The content of the newspaper essentially covered four main topics. The first one commented on current events before they were forgotten. Secondly, it dealt with issues relating to Germany, the enemy of the war, such as criticism from German newspapers. Thirdly, bizarre and comical stories about the Germans were disseminated, in particular describing their weaknesses and allegedly immoral actions. German institutions and war regulations were also the subject of mockery. Finally, there were editorials on current issues, taken from important newspapers or from the editorial staff itself. All articles were first prepared in English and then translated into French.

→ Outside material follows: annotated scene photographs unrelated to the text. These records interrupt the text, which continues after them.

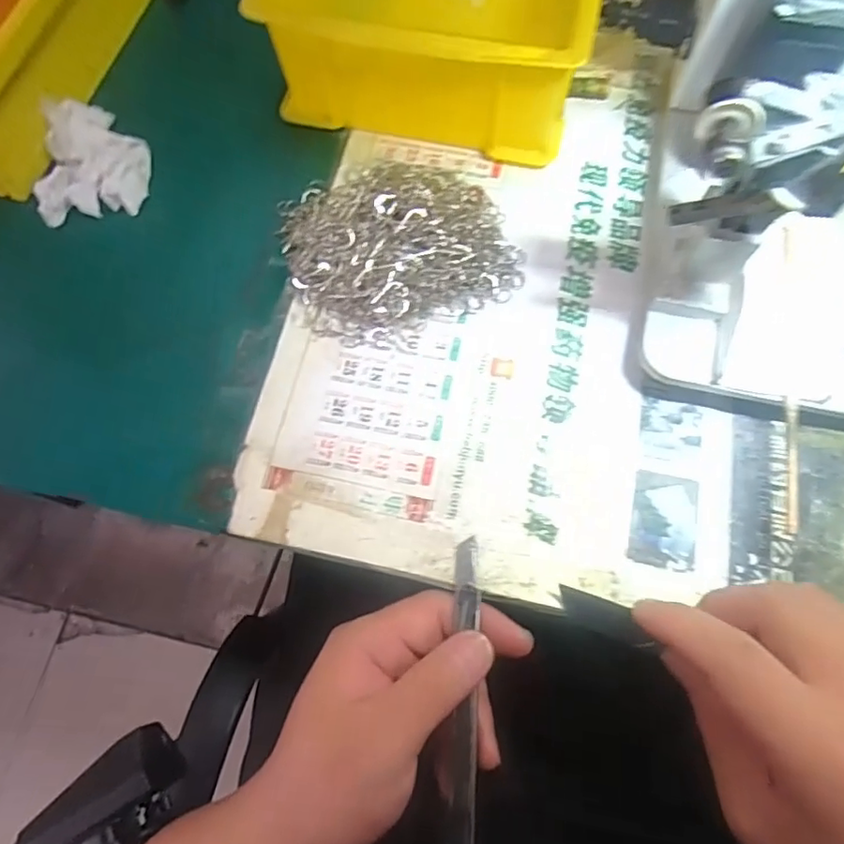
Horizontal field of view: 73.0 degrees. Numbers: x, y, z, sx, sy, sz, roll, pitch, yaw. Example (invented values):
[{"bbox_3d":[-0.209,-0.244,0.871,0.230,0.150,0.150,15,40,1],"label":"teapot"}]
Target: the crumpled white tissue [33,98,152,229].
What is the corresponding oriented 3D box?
[{"bbox_3d":[-0.197,-0.160,0.339,0.063,0.021,0.080,-12,70,-3],"label":"crumpled white tissue"}]

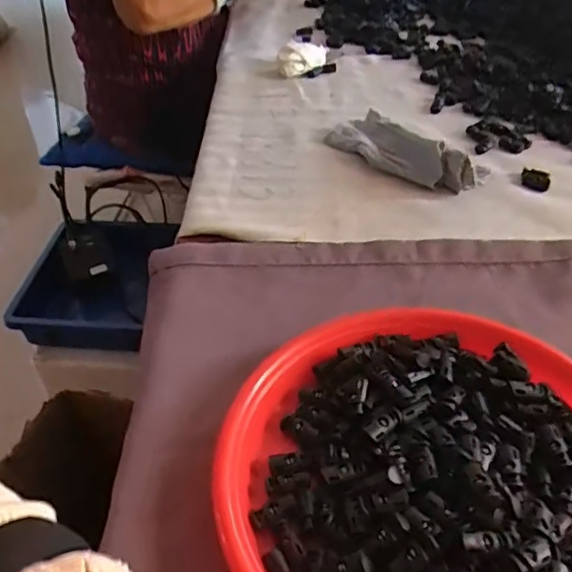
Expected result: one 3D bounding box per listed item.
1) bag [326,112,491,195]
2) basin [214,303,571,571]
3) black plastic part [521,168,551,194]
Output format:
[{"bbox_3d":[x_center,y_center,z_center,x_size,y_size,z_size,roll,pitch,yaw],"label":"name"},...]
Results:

The newspaper Le Courrier de l'Air, like other British propaganda material, is considered a very successful measure to strengthen the morale of the population in the occupied territories or to attack that of German soldiers. German newspapers, especially during the last two months of the war, constantly reported on the "poisoned arrows from the air", as the propaganda sheets were called. On November 2, 1918, an excerpt from a letter in the "Kölner Amtsblatt" was published in all London newspapers. In it a high German official complained about the enemy propaganda: "What caused the greatest damage was the paperwork of our enemies, who flooded us daily with several hundred thousand leaflets, exceptionally well presented and edited." During the last months of the war, the German side attempted to prevent the newspaper from spreading through rigorous punitive measures. For example, possession of the newspaper or the distribution of news from it was punishable by a fine of 10,000 marks in addition to a year's imprisonment.

The last official edition of the newspaper appeared on November 7, 1918 and bore the number 78.

A complete set of all editions (No. 1 - No. 78) can be seen today in the British Museum in London.